**TEXTE DE LA PAGE**.
--

A votre disposition, de vieilles armes d'époque. La plupart rouillées, elles explosent si vous les utilisez trop souvent. Heureusement, vous en récupérez sur les cadavres de feu vos ennemis. La dynamite est de la partie, ce qui ne présente qu'un intérêt des plus restreints dans la mesure où les assaillants ne se regroupent que rarement pour vous faire face. Seule la possibilité d'enflammer les chariots offre un côté intéressant. Souvent, vous cherchez qui vous tire dessus. Les tirs manqués à votre encontre se symbolisent par une barre verte vous indiquant leur provenance. C'est alors que vous vous tenez longtemps debout dans un espace sans abri, et sans que l'on puisse vous abattre. Pire, vous mettez un temps infini à trouver le gus bloqué derrière un arbre, trahi par son IA. Voici ce qui complète l'insipidité qui caractérise vos ennemis. Le problème se rencontre souvent lors des phases avec Billy. Il n'est pas rare qu'un bandit se tienne face à vous, vous regarde bien en face, tout en vous sortant des phrases toutes faites : "Ah tu vas voir quand je vais t'attraper", "Tu ne perds rien pour attendre". Il peut arriver que vous fassiez un bruit ou qu'un éclair vous rende totalement visible. De là ce même individu va sortir son arme... Puis va la ranger quelques secondes plus tard. Et va répéter les mêmes phrases sans fin.

--

**CONSIGNE**.
Recopiez intégralement le texte ci-dessus sur les armes et les ennemis du jeu, sans y modifier un seul mot.

(Entrées de données extraites)
--

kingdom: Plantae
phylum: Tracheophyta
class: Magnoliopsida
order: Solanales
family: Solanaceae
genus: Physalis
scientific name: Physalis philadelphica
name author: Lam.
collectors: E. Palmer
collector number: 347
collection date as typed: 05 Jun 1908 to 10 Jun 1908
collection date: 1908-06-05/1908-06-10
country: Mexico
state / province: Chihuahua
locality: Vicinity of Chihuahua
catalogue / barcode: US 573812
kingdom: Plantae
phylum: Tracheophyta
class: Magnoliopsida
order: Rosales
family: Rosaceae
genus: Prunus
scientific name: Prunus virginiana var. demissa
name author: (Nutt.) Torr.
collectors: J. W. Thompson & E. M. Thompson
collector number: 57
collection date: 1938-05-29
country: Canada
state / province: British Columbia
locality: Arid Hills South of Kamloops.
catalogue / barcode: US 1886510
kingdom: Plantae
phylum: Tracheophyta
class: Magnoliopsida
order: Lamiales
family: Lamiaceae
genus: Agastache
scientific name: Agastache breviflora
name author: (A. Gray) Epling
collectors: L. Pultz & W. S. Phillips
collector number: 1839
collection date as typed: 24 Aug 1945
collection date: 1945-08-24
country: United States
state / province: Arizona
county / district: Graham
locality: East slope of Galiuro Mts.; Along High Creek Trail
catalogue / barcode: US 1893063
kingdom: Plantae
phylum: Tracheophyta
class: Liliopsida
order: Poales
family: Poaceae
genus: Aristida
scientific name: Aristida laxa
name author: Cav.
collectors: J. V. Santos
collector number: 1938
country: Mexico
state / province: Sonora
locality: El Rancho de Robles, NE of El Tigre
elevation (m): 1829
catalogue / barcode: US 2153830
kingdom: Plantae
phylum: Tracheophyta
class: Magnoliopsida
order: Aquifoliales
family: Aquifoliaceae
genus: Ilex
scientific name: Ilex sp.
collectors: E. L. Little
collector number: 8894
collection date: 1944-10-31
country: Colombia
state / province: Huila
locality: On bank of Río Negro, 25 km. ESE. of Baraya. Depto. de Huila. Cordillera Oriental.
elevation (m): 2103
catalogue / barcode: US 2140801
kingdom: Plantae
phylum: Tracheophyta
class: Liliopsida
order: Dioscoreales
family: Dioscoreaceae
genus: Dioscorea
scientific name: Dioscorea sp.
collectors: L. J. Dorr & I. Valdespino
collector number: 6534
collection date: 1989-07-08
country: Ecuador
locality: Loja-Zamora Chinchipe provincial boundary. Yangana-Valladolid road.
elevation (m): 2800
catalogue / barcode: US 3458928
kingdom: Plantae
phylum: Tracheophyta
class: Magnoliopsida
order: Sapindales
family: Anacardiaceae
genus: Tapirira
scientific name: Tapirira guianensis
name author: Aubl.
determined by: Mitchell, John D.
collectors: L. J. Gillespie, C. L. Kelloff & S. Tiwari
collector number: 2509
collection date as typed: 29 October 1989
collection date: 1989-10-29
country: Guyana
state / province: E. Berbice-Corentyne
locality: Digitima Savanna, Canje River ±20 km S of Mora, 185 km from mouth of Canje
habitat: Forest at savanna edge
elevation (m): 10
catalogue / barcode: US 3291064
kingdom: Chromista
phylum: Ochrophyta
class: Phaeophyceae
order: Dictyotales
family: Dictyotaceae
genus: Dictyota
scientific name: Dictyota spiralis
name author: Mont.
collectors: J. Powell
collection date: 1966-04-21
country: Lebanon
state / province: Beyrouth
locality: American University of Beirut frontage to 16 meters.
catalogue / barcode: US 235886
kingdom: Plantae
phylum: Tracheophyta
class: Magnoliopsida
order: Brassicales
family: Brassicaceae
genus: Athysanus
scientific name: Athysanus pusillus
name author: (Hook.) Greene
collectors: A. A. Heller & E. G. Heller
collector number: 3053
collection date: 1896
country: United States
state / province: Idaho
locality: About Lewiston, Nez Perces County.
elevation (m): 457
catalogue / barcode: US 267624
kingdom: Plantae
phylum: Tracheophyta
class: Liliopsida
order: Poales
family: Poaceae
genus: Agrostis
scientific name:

--

**RÉPONSE CI-DESSOUS**.
A votre disposition, de vieilles armes d'époque. La plupart rouillées, elles explosent si vous les utilisez trop souvent. Heureusement, vous en récupérez sur les cadavres de feu vos ennemis. La dynamite est de la partie, ce qui ne présente qu'un intérêt des plus restreints dans la mesure où les assaillants ne se regroupent que rarement pour vous faire face. Seule la possibilité d'enflammer les chariots offre un côté intéressant. Souvent, vous cherchez qui vous tire dessus. Les tirs manqués à votre encontre se symbolisent par une barre verte vous indiquant leur provenance. C'est alors que vous vous tenez longtemps debout dans un espace sans abri, et sans que l'on puisse vous abattre. Pire, vous mettez un temps infini à trouver le gus bloqué derrière un arbre, trahi par son IA. Voici ce qui complète l'insipidité qui caractérise vos ennemis. Le problème se rencontre souvent lors des phases avec Billy. Il n'est pas rare qu'un bandit se tienne face à vous, vous regarde bien en face, tout en vous sortant des phrases toutes faites : "Ah tu vas voir quand je vais t'attraper", "Tu ne perds rien pour attendre". Il peut arriver que vous fassiez un bruit ou qu'un éclair vous rende totalement visible. De là ce même individu va sortir son arme... Puis va la ranger quelques secondes plus tard. Et va répéter les mêmes phrases sans fin.